_Document segment:_
-- Opening Marker --

One possible answer goes back to the spike in brain activity of the Detroit driver. He was afraid, probably before he even knew why. The size of trucks makes most of us nervous—and rightfully so. When we have a close brush with a truck or we see the horrific results of a crash between a car and a truck, it undoubtedly leaves a greater impression on our consciousness, which can skew our view of the world. “Being tailgated by a big truck is worth getting tailgated by fifty Geo Metros,” as Blower put it. “It stays with you, and you generalize with that.” (Studies have suggested that people think there are more trucks on the road than is actually the case.)
Here’s the conundrum: If, on both an instinctual level and a more intellectual level, the drivers of cars fear trucks, why do car drivers, in so many cases, act so dangerously around them? The answer, as we are about to see, is that on the road we make imperfect guesses as to exactly what is risky and why, and we act on those biases in ways we may not even be aware of.
Should I Stay or Should I Go? Why Risk on the Road Is So Complicated
Psychologists have suggested that we generally think about risk in two different ways. One way, called “risk as analysis,” involves reason, logic, and careful consideration about the consequences of choices. This is what we do when we tell ourselves, on the way to the airport with a nervous stomach, “Statistically, flying is much safer than driving.”
The second way has been called “risk as feelings.” This is why you have the nervous stomach in the first place. Perhaps it’s the act of leaving the ground: Flying just seems more dangerous than driving, even though you keep telling yourself it isn’t. Studies have suggested that we tend to lean more on “risk as feelings” when we have less time to make a decision, which seems like a survival instinct. It was smart of the Detroit driver to feel risk from the truck next to him, but the instinctual fear response doesn’t always help us. In collisions between cars and deer, for example, the greatest risk to the driver comes in trying to avoid hitting the animal. No one with a conscience wants to hit a deer, but we may also be fooled into thinking that the deer itself presents the greatest hazard. Hence the traffic signs that say DON’T VEER WHEN YOU SEE A DEER.
One good reason why we rely on our feelings in thinking about risk is that “risk as analysis” is an incredibly complex and daunting process, more familiar to mathematicians and actuaries than the average driver. Even when we’re given actual probabilities of risk on the road, often the picture just gets muddier. Take the simple question of whether driving is safe or dangerous. Consider two sets of statistics: For every 100 million miles that are driven in vehicles in the United States, there are 1.3 deaths. One hundred million miles is a massive distance, the rough equivalent of crisscrossing the country more than thirty thousand times. Now consider another number: If you drive an average of 15,500 miles per year, as many Americans do, there is a roughly 1 in 100 chance you’ll die in a fatal car crash over a lifetime of 50 years of driving.
To most people, the first statistic sounds a whole lot better than the second. Each trip taken is incredibly safe. On an average drive to work or the mall, you’d have a 1 in 100 million chance of dying in a car crash. Over a lifetime of trips, however, it doesn’t sound as good: 1 in 100. How do you know if this one trip is going to be the trip? Psychologists, as you may suspect, have found that we are more sensitive to the latter sorts of statistics. When subjects in one study were given odds, similar to the aforementioned ones, of dying in a car crash on a “per trip” versus a “per lifetime” basis, more people said they were in favor of seat-belt laws when given the lifetime probability.

-- Closing Marker --

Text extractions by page
-- Opening Marker --

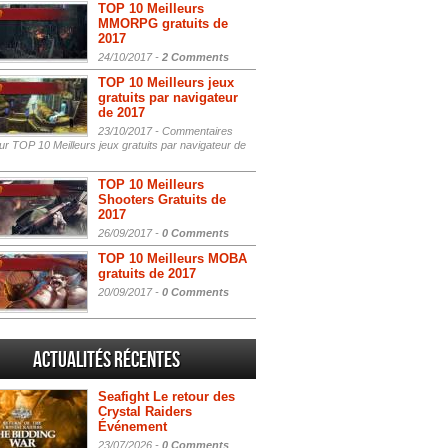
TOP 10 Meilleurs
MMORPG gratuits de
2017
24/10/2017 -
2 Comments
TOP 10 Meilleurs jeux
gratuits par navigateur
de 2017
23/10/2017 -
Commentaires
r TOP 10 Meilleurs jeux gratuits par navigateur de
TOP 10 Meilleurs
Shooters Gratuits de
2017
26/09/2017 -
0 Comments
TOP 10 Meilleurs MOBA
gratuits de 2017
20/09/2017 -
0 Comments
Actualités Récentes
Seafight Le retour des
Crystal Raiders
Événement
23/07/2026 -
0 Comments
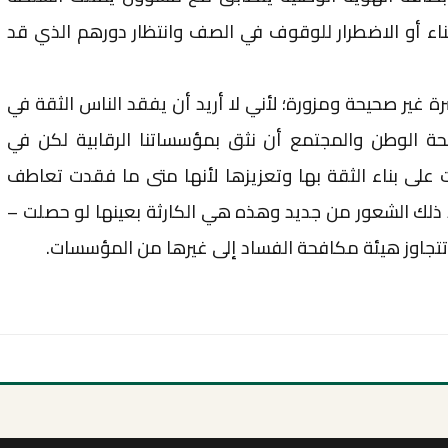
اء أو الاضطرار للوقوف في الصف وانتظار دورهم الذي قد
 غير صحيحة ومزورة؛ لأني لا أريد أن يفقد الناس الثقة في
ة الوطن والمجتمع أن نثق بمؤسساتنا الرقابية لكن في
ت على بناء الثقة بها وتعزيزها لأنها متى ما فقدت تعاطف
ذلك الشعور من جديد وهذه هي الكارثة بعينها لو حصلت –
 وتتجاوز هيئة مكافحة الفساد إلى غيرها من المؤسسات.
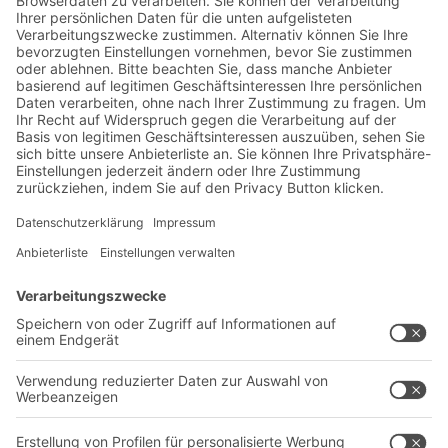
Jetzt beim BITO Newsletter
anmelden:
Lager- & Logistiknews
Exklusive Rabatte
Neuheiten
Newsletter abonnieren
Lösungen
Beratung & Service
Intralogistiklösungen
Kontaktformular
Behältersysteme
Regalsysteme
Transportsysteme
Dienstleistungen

-- Closing Marker --
-- Opening Marker --

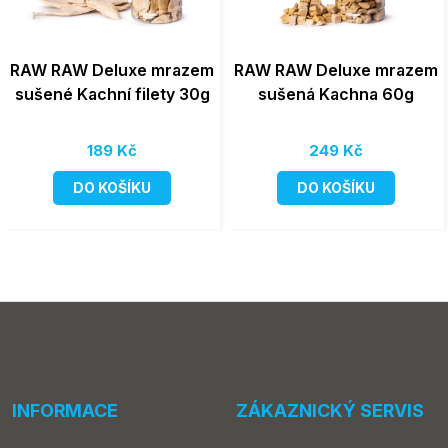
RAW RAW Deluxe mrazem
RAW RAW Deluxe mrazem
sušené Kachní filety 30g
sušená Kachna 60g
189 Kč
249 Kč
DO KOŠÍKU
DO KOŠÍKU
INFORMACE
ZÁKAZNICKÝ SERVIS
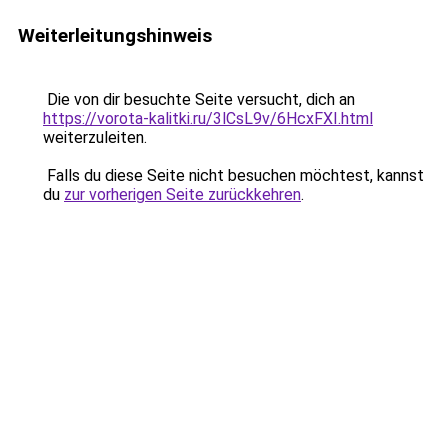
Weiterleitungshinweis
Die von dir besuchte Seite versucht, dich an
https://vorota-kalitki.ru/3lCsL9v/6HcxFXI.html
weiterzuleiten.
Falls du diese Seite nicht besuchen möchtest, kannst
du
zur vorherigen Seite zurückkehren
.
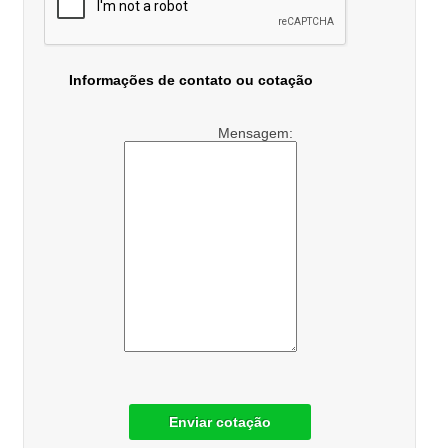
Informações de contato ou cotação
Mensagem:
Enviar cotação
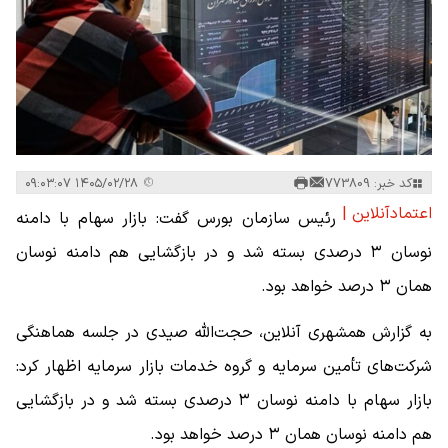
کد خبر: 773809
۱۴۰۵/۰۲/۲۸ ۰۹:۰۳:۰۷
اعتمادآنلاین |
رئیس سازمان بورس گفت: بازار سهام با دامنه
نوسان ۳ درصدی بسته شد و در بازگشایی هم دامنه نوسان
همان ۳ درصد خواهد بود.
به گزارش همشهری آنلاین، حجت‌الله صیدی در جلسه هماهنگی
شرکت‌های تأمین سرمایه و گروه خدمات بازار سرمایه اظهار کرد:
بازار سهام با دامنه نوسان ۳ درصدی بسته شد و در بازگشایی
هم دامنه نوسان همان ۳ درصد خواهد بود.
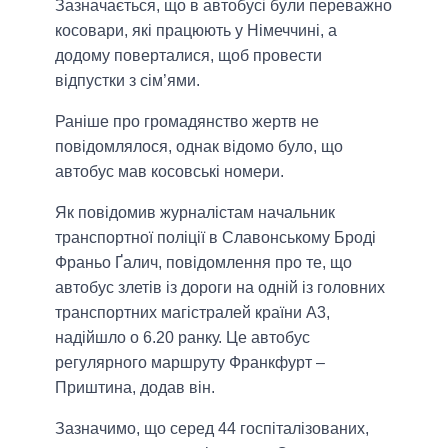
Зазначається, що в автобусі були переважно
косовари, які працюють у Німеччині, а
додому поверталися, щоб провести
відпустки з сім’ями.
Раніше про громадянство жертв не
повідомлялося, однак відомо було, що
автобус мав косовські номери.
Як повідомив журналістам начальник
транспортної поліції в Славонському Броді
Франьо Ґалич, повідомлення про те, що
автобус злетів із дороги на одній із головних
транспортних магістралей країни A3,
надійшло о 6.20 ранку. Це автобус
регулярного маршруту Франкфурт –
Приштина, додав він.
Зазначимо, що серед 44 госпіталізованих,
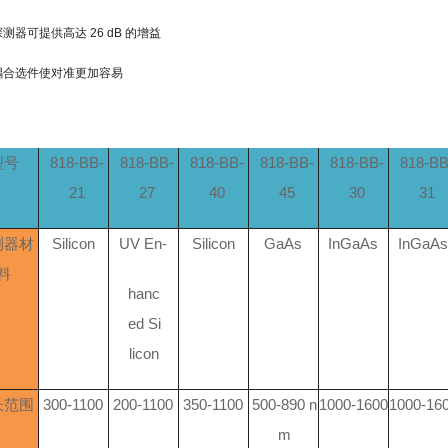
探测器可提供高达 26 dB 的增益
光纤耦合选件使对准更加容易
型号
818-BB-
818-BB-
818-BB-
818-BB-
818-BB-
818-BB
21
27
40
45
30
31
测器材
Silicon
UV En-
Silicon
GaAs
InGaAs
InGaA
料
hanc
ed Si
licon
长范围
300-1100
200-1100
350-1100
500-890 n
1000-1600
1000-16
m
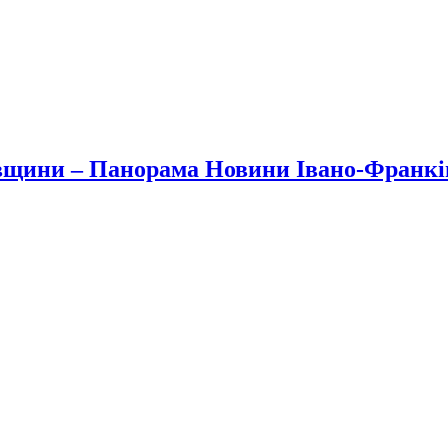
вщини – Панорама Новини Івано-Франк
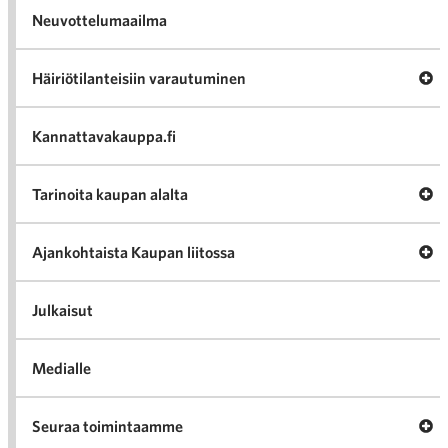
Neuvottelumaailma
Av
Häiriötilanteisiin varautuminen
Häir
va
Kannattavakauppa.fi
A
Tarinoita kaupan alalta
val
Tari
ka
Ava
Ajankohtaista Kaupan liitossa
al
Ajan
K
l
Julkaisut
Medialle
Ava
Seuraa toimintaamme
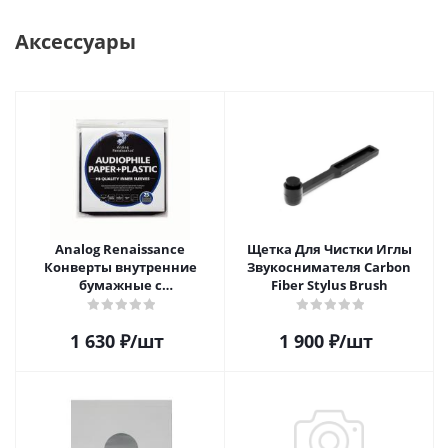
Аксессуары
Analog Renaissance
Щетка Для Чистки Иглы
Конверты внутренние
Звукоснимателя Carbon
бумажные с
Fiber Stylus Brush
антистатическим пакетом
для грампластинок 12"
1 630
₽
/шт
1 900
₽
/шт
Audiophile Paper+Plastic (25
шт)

-- Closing Marker --

_Assignment 1:_ List every distinct phrase or sentence that appears inside quotation marks in the passage on road risk.
_Assignment 2:_ In the passage on road risk, what presents the greatest risk to the driver in a collision between a car and a deer?
_Assignment 3:_ Proceed with the passage on road risk, starting after its final sentence.

_Reply 1:_
- "Being tailgated by a big truck is worth getting tailgated by fifty Geo Metros,"
- "It stays with you, and you generalize with that."
- "risk as analysis"
- "Statistically, flying is much safer than driving."
- "risk as feelings"
- "per trip"
- "per lifetime"

_Reply 2:_ Trying to avoid hitting the animal.

_Reply 3:_
This is why, it has been argued, it has long been difficult to convince people to drive in a safer manner. Each safe trip we take reinforces the image of a safe trip. It sometimes hardly seems worth the bother to wear a seat belt for a short trip to a local store, given that the odds are so low. But events that the odds say will almost certainly never happen have a strange way of happening sometimes (risk scholars call these moments “black swans”). Or, perhaps more accurately, when they do happen we are utterly unprepared for them—suddenly, there’s a train at the always empty railroad crossing.
The risk of driving can be framed in several ways. One way is that most people get through a lifetime without a fatal car crash. Another way, as described by one study, is that “traffic fatalities are by far the most important contributor to the danger of leaving home.” If you considered only the first line of thinking, you might drive without much of a sense of risk. If you listened to only the second, you might never again get in a car. There is a built-in dilemma to how societies think about the risk of driving; driving is relatively safe, considering how much it is done, but it could be much safer. How much safer? If the number of deaths on the road were held to the acceptable-risk standards that the U.S. Occupational Safety and Health Administration maintains for service-industry fatalities, it has been estimated, there would be just under four thousand deaths a year; instead, the number is eleven times that. Does telling people it is dangerous make it safer?
One often hears, on television or the radio, such slogans as “Every fifteen minutes, a driver is killed in an alcohol-related crash” or “Every thirteen minutes, someone dies in a fatal car crash.” This is meant, presumably, to suggest not just the magnitude of the problem but the idea that a fatal crash can happen to anyone, anywhere. And it can. Yet even when these slogans leave out the words “on average,” as they often do, we still do not take it to mean that someone is actually dying, like clockwork, every fifteen minutes.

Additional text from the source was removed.